=== Document text ===
Content starts

As You Like It: All Through the Night
By Joan Florek SchottenfeldI get up at 5 a.m. every day to catch the 6:39 commuter train into Boston. That insane wake-up hour gives me time to shower, dress, eat, and make it to the train with seconds to spare. Since I’m barely conscious at that hour, I prepare everything I need for the morning the night before. Coffee is in the espresso maker, oatmeal waits in the bowl — even the milk glass sits waiting. If I could figure out a way to eat in the shower, I would do it. If I wasn’t so prepared I would have time to dress or eat, but not both, and would probably walk out the door wearing two different shoes.
Knowing that I have to get up so early in the morning makes me a nervous sleeper. Each night I wake up five or six times to check the clock to see how many more hours of sleep I have left. It goes something like this:
6:30 p.m.: I prepare the next day’s lunch and breakfast. Lunch is always a celebration of the gustatory senses — a tuna, bologna or turkey sandwich. Of course, the fact that I eat my lunch running from one thing to another means that I usually have no idea what I’ve just eaten anyway. There have been times when I have asked my secretary if she’s seen me eat my lunch because I have no recollection of doing so. She just sighs and points to the saran wrap filled with crumbs on my desk.

Content ends

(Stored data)
Content starts

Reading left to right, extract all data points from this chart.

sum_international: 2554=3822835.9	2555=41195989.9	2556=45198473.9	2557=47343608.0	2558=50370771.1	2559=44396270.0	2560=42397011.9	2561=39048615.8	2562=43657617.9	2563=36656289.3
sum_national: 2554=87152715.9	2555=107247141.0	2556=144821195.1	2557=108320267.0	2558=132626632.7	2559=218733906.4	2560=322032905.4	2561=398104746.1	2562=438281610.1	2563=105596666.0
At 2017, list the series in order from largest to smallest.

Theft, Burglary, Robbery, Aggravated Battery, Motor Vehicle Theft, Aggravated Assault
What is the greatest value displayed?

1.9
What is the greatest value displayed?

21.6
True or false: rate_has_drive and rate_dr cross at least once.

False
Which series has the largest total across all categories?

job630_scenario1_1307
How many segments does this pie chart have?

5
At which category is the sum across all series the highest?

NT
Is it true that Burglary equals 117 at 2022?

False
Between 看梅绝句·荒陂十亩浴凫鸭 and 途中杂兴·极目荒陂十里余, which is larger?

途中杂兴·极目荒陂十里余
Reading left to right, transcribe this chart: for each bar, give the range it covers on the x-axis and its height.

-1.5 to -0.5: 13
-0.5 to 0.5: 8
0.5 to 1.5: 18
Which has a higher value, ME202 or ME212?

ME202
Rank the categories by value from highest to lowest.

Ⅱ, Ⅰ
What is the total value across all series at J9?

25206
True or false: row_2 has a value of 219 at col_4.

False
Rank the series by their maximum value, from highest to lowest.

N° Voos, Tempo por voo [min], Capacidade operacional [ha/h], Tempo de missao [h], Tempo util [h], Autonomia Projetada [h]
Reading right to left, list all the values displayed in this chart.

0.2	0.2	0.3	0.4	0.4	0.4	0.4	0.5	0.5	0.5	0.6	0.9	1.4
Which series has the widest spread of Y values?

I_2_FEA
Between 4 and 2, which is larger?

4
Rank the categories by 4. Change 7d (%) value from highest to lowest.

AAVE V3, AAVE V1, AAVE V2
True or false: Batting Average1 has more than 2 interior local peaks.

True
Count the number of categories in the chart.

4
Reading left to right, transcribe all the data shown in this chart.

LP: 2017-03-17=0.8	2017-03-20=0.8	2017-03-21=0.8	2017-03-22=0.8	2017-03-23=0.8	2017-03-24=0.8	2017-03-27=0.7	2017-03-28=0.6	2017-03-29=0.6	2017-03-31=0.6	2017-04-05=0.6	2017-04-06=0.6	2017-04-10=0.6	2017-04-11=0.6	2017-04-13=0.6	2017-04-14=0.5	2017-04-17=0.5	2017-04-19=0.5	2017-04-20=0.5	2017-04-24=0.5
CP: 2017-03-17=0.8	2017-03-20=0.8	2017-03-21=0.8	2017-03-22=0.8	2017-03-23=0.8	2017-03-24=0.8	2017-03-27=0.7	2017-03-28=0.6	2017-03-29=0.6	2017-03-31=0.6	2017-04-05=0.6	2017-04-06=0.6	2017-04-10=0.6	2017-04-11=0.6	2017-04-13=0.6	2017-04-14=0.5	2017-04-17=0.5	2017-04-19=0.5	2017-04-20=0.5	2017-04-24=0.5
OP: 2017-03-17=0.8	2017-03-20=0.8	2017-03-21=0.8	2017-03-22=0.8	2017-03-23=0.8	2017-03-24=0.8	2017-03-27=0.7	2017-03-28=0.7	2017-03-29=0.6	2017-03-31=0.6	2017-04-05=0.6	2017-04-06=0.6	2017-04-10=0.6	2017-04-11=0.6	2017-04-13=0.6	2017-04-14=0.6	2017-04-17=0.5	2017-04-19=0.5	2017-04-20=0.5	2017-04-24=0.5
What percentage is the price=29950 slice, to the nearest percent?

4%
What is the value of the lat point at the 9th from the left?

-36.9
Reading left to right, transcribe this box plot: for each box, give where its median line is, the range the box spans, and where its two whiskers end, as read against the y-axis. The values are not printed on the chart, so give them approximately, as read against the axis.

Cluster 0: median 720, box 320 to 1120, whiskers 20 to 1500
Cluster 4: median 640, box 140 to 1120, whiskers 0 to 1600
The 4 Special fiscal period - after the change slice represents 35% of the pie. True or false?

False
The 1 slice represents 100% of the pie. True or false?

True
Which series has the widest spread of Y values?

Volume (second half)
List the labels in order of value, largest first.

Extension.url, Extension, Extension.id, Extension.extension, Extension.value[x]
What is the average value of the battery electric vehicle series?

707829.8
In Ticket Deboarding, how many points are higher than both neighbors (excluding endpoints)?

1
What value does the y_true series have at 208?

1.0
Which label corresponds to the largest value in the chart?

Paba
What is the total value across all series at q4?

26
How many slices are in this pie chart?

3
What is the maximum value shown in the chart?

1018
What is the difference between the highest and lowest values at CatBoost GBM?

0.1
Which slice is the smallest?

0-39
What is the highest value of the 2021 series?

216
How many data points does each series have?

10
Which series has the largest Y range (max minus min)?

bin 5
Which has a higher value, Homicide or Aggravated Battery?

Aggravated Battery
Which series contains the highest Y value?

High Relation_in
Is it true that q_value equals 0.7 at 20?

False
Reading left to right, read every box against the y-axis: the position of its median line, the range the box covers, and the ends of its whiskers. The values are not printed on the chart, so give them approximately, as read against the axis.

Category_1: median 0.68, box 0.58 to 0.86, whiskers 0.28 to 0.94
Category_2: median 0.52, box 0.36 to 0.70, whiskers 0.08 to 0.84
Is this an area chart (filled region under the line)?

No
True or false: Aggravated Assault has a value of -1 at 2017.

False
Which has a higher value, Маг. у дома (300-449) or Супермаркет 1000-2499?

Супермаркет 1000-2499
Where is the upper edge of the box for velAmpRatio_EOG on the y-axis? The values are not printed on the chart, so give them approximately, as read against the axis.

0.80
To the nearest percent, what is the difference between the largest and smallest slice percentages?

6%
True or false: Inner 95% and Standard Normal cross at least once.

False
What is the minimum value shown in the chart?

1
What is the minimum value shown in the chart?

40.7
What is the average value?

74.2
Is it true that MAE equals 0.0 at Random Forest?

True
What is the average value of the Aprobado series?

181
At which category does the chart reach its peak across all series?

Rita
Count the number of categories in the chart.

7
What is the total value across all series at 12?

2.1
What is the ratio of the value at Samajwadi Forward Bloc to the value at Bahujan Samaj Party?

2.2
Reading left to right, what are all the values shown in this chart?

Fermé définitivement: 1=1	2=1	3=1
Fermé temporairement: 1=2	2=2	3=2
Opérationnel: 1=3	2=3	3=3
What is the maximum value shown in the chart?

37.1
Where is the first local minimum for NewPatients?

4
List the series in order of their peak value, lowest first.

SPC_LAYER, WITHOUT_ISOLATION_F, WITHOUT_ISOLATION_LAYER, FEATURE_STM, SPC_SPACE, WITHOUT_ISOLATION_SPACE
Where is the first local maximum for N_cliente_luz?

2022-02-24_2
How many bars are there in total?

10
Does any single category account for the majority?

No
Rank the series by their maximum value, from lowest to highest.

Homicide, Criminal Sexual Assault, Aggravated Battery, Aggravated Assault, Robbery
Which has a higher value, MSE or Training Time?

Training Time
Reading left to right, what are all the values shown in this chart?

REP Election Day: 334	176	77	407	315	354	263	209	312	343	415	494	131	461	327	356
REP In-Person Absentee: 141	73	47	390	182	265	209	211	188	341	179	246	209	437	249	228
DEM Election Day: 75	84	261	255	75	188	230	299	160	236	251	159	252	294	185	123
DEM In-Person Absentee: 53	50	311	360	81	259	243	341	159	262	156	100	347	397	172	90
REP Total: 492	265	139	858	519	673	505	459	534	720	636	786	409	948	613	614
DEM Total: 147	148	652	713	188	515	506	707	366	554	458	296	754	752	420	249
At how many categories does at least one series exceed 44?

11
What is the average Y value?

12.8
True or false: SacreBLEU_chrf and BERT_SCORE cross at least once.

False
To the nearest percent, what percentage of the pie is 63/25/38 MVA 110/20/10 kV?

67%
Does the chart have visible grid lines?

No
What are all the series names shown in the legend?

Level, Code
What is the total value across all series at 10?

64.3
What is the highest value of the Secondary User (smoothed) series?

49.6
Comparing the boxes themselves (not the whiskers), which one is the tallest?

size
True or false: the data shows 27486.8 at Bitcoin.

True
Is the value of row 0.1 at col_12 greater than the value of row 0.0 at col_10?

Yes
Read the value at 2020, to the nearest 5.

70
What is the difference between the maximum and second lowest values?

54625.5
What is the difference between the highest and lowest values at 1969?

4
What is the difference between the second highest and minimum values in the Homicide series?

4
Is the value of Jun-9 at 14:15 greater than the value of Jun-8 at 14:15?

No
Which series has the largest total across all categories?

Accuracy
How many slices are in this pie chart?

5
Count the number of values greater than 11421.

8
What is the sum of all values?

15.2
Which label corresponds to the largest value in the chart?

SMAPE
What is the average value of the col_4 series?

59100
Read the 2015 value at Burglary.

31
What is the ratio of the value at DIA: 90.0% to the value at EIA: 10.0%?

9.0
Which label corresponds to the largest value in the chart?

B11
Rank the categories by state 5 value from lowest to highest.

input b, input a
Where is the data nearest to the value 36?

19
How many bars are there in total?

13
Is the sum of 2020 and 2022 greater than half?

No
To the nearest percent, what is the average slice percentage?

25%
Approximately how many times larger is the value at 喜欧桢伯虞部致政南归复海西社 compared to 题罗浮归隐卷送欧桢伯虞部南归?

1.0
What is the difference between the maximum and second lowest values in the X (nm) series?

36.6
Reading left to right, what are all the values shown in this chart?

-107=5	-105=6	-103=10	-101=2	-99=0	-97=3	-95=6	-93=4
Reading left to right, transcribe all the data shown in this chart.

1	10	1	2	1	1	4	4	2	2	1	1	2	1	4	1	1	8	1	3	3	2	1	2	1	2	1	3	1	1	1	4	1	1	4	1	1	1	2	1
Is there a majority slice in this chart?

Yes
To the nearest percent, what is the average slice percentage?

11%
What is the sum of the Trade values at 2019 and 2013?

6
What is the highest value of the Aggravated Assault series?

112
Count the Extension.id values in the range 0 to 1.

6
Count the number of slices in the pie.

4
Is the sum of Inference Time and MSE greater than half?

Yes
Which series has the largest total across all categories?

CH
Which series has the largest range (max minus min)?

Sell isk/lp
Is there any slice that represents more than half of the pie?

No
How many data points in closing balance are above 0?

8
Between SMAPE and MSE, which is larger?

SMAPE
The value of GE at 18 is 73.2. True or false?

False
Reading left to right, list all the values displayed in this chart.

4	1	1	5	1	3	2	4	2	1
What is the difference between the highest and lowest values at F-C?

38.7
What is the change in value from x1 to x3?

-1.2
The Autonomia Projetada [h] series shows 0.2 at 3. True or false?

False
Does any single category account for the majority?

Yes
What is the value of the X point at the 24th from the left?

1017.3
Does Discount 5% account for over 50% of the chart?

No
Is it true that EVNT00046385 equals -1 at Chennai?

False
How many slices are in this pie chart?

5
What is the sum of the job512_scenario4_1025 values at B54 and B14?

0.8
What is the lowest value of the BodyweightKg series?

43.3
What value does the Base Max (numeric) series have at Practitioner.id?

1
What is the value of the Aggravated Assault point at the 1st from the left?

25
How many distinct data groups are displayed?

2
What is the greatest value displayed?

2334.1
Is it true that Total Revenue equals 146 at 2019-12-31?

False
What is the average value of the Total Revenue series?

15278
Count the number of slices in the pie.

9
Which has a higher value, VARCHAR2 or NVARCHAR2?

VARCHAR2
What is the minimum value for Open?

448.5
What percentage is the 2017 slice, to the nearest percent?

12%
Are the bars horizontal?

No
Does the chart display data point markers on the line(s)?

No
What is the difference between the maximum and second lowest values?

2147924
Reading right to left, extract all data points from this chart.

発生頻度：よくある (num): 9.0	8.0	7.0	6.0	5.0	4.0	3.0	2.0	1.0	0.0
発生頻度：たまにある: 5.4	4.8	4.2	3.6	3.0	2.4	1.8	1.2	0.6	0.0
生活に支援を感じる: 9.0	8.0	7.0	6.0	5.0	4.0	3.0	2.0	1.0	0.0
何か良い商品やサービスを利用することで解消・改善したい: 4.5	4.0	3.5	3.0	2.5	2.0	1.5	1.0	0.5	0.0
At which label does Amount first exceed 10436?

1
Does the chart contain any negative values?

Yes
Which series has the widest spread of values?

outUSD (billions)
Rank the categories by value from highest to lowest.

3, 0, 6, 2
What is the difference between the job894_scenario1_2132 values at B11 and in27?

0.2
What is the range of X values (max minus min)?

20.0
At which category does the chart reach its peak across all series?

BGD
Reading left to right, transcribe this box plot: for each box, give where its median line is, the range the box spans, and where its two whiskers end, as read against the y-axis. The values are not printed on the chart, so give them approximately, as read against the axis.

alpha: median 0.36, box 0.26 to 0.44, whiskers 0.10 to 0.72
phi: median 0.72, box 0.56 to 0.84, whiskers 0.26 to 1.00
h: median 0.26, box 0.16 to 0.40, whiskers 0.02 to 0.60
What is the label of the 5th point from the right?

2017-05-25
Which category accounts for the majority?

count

Content ends

=== Assigned task A ===
Name every kind of sandwich the essay on early commuting gives as the writer's usual lunch.
=== Assigned task B ===
According to the essay on early commuting, which train does the writer catch each morning?
=== Assigned task C ===
Carry on the essay about a commuter's restless nights from the point where it stops.

=== Answer area A ===
Tuna, bologna, turkey

=== Answer area B ===
The 6:39 commuter train into Boston.

=== Answer area C ===
7 p.m.: Having completed all my preparations, I head for the bedroom followed by my faithful companion, Snoopy. I grab our special blanket and a cup of tea, and we settle in for a couple of hours of togetherness — if that’s what you can call me at one end of the bed and him at the other. He doesn’t want to actually snuggle or be near me; he just likes to know I’m there. I watch some TV and read for two hours until …
9 p.m.: When it’s time for the Snoopster to go for his final outing and me to go to sleep. Yes folks, I go to sleep weeknights at 9, depressingly early. But if I stay up any later I go around the next day searching for my brain.
9:15 p.m.: I fall into a wonderfully deep sleep guaranteed to rejuvenate me for the entire week.
9:30 p.m.: I wake up feeling like I’ve slept for hours, only to glance at the clock to see that I’ve been asleep for exactly 15 minutes. It will take me forever to fall asleep again.
9:30-10:30 p.m.: Toss and turn trying desperately to find a position that doesn’t feel like every part of my body is lying on nails. I look at the clock hoping that maybe I’ve been asleep for hours without knowing it, but no dice.
10:35 p.m.: I finally fall asleep and manage to stay that way until …
10:55 p.m.: When Steve lands in bed like a cluster bomb, throwing the covers and tossing himself around as if he were a crepe in a frying pan. He adds a few sneezes and grunts and voila! I am completely and utterly awake and ready to kill my bed mate.
10:55-11:30 p.m.: Lie in bed dreaming up ways to torture my husband or at least wake him up. How can he sleep so deeply while I’m over here planning his untimely demise? I tell myself to relax and start counting something, anything — sheep, enchiladas, kittens — to find some sleep.
12:38 a.m.: I finally fall asleep again after having checked the clock at least a dozen times to see if I had just dreamt being awake.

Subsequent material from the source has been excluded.